Strongly enhanced Rashba splittings in oxide heterostructure: a tantalite monolayer on BaHfO$_3$

TL;DR

This paper proposes a heterostructure of tantalate monolayer on BaHfO3 that exhibits significantly enhanced Rashba spin splitting, potentially enabling new topological and correlated electronic phenomena.

Contribution

It demonstrates, through first-principles calculations and modeling, that a tantalate monolayer on BaHfO3 can achieve large Rashba splitting, advancing the design of oxide heterostructures for exotic quantum states.

Findings

Rashba splitting up to nearly 10% of bandwidth observed.

Tantalate monolayer on BaHfO3 hosts 2D bands with strong spin-orbit coupling.

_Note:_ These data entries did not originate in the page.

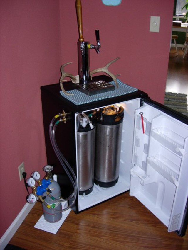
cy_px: 125
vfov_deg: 49.0
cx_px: 94
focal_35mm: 38
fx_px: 275
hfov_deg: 37.7
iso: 79
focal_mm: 7.8
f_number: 2.8
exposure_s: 1/64
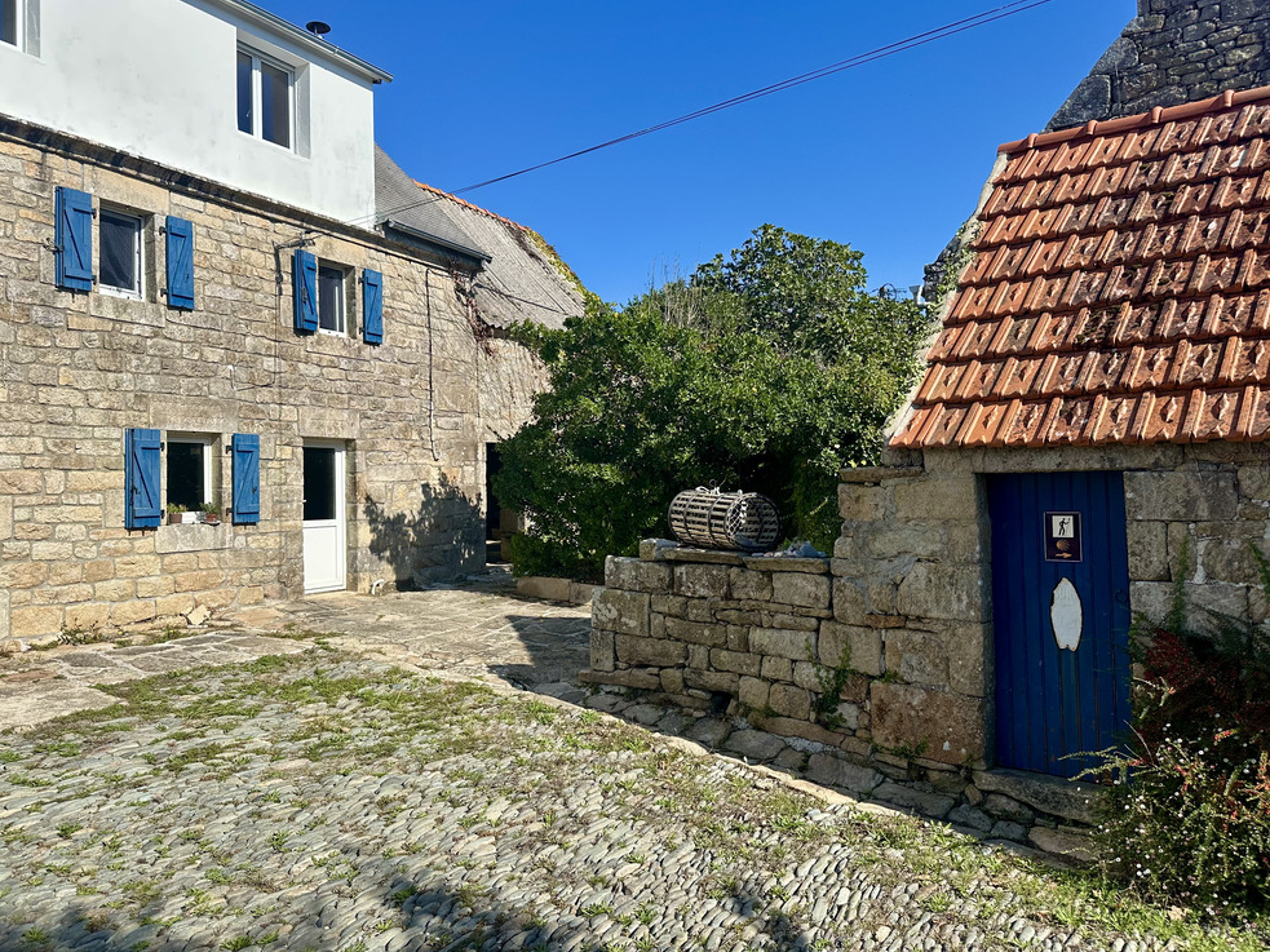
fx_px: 917
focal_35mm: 25
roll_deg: +0.7
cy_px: 465
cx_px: 612
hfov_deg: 69.4
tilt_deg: +1.8
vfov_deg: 54.9
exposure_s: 1/5000
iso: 80
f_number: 1.78
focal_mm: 6.86
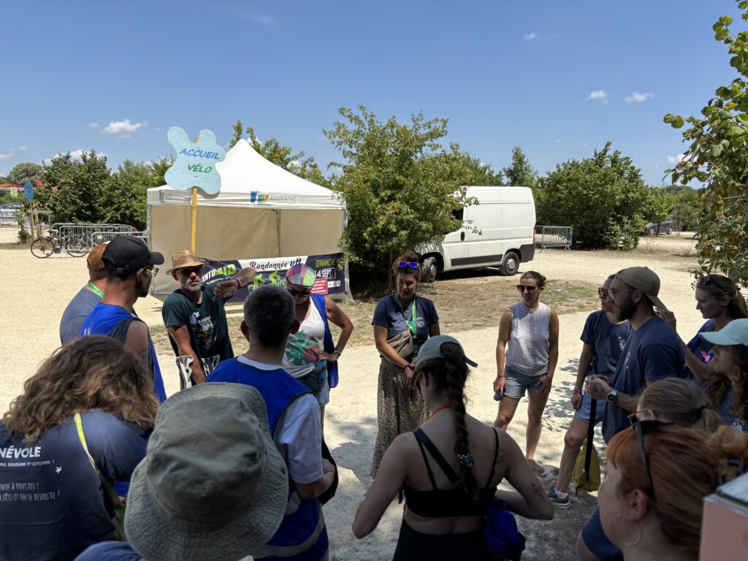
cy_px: 280
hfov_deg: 67.3
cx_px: 374
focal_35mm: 26
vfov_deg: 53.1
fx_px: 562
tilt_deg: -8.4
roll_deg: +0.4
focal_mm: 5.96
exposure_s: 1/3534
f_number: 1.6
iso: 50
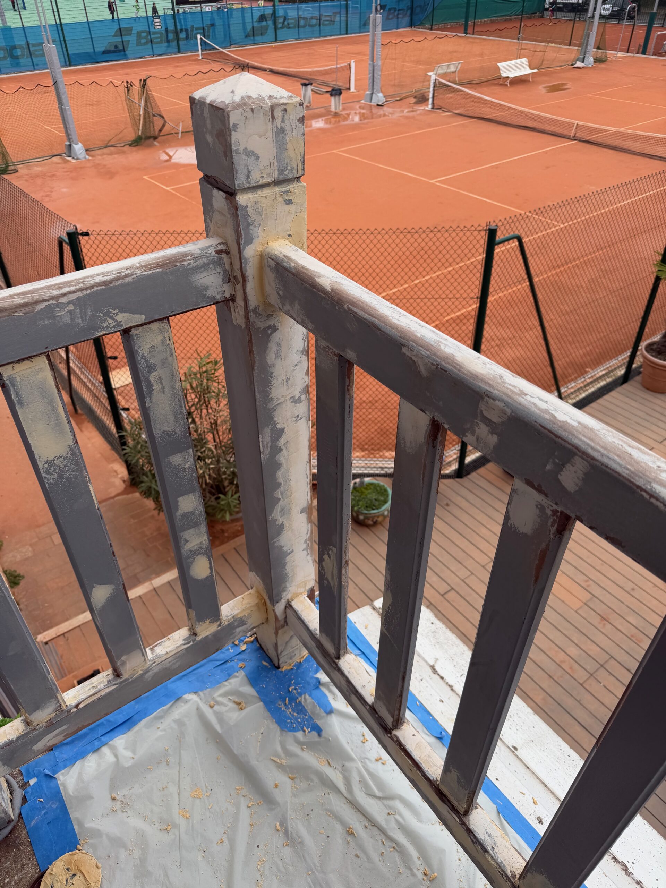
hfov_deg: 56.8
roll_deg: -0.6
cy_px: 444
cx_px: 333
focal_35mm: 24
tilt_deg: -38.5
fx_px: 616
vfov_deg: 71.6
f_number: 1.78
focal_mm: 6.76
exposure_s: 1/1437
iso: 80
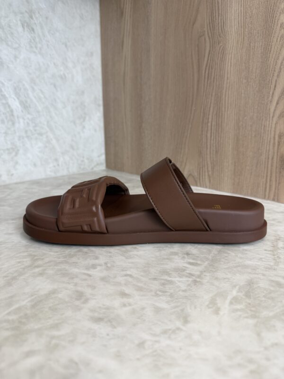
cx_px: 142
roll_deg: -0.2
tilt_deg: -14.3
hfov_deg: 56.8
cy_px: 190
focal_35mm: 24
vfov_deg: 71.6
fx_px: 263
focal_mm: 6.76
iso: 100
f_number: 1.78
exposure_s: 1/120
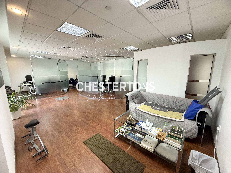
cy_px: 86
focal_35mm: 14
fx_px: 93
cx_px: 116
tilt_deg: -10.0
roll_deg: +0.3
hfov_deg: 102.1
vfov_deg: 85.7
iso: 200
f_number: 2.2
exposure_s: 1/50
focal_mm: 2.22
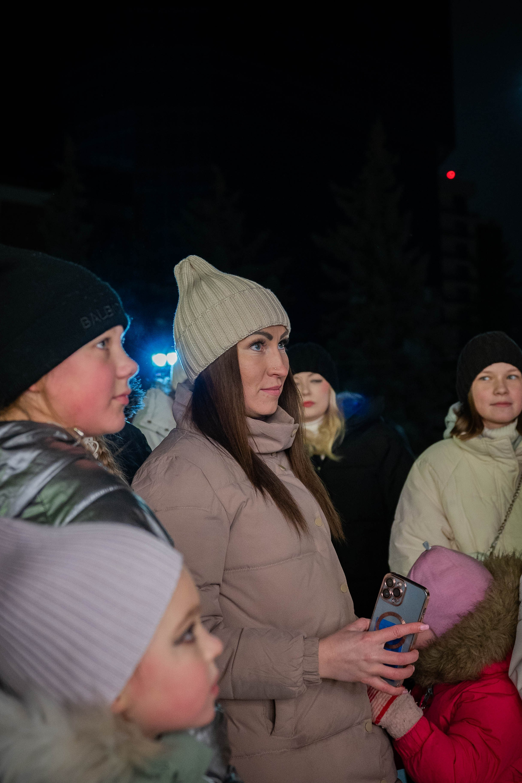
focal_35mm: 54
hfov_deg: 25.1
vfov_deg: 36.9
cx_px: 261
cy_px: 378
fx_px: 1175
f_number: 2.8
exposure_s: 1/160
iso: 800
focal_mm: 33.5
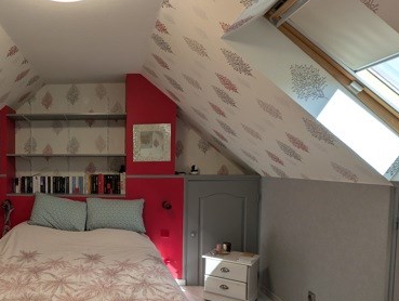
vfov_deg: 52.6
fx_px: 300
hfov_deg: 62.1
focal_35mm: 26
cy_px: 188
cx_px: 85
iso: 50
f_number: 1.95
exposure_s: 1/51.1
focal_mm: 2.23
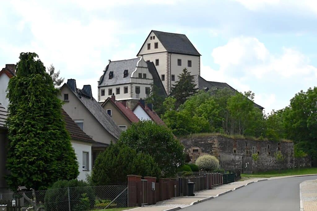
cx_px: 158
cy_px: 106
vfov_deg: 19.4
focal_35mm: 70
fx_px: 616
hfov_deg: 28.9
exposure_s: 1/400
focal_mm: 70
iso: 100
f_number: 7.1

The structure is promising for topological superconductivity and Majorana fermions.

Abstract

In the two-dimensional electron gas (2DEG) emerging at the transition metal oxide surface and interface, it has been pointed out that the Rashba spin-orbit interaction, the momentum-dependent spin splitting due to broken inversion symmetry and atomic spin-orbit coupling, can have profound effects on electronic ordering in the spin, orbit, and charge channels, and may help give rise to exotic phenomena such as ferromagnetism-superconductivity coexistence and topological superconductivity. Although a large Rashba splitting is expected to improve experimental accessibility of such phenomena, it has not been understood how we can maximally enhance this splitting. Here, we present a promising route to realize significant Rashba-type band splitting using a thin film heterostructure. Based on first-principles methods and analytic model analyses, a tantalate monolayer on BaHfO$_3$ is shown to host two-dimensional bands originating from Ta $t_{2g}$ states with strong Rashba spin splittings - up to nearly 10% of the bandwidth - at both the band minima and saddle points due to the maximal breaking of the inversion symmetry. Such 2DEG band structure makes this oxide heterostructure a promising platform for realizing both a topological superconductor which hosts Majorana fermions and the electron correlation physics with strong spin-orbit coupling.